The Source timeline is a string of four episodes of different type: college (Cl00), university (Un00), move (Mv00) and work (Wk00). Each episode has been encoded as a token, using the scheme described in the previous section. For the sake of clarity, and since this comparison does not rely on the full power of discrimination of the scheme, the episode classifications have been reduced to a single digit each (i.e. representing 0.0.0.0 as 0).

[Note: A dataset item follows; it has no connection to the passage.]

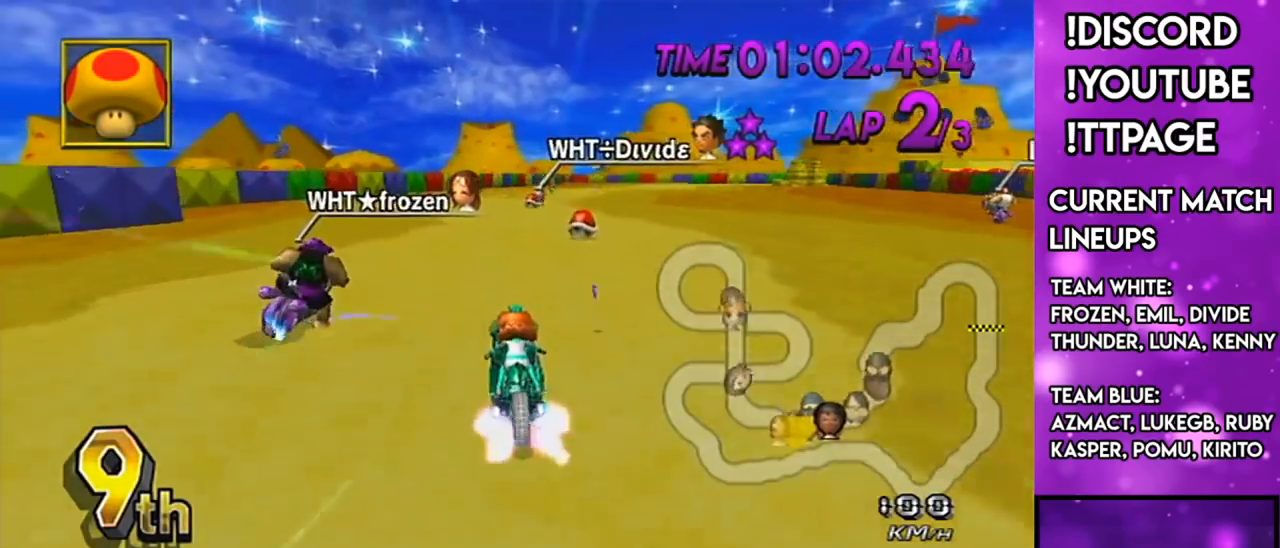
{"buttons": ["A", "R1"], "left_stick": "center", "right_stick": "center", "events": [[166, "R1", "down"], [333, "R1", "up"], [467, "R1", "down"]]}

The target timelines represent a variety of alterations of the Source timeline that could occur in real-life situations: a totally similar timeline (i.e. the same sequence of episodes), a reordered timeline (i.e. the same episodes but totally reordered), adding an extra episode, removing an existing episode, substituting an episode by another one. Note that the set of target timelines listed in the table only represent the most representative of each group. In order to test the behaviour and consistency of the metrics, all possible combinations were generated for each group (e.g. timelines representing the addition of a new episode were generated considering every possible position in the Source timeline).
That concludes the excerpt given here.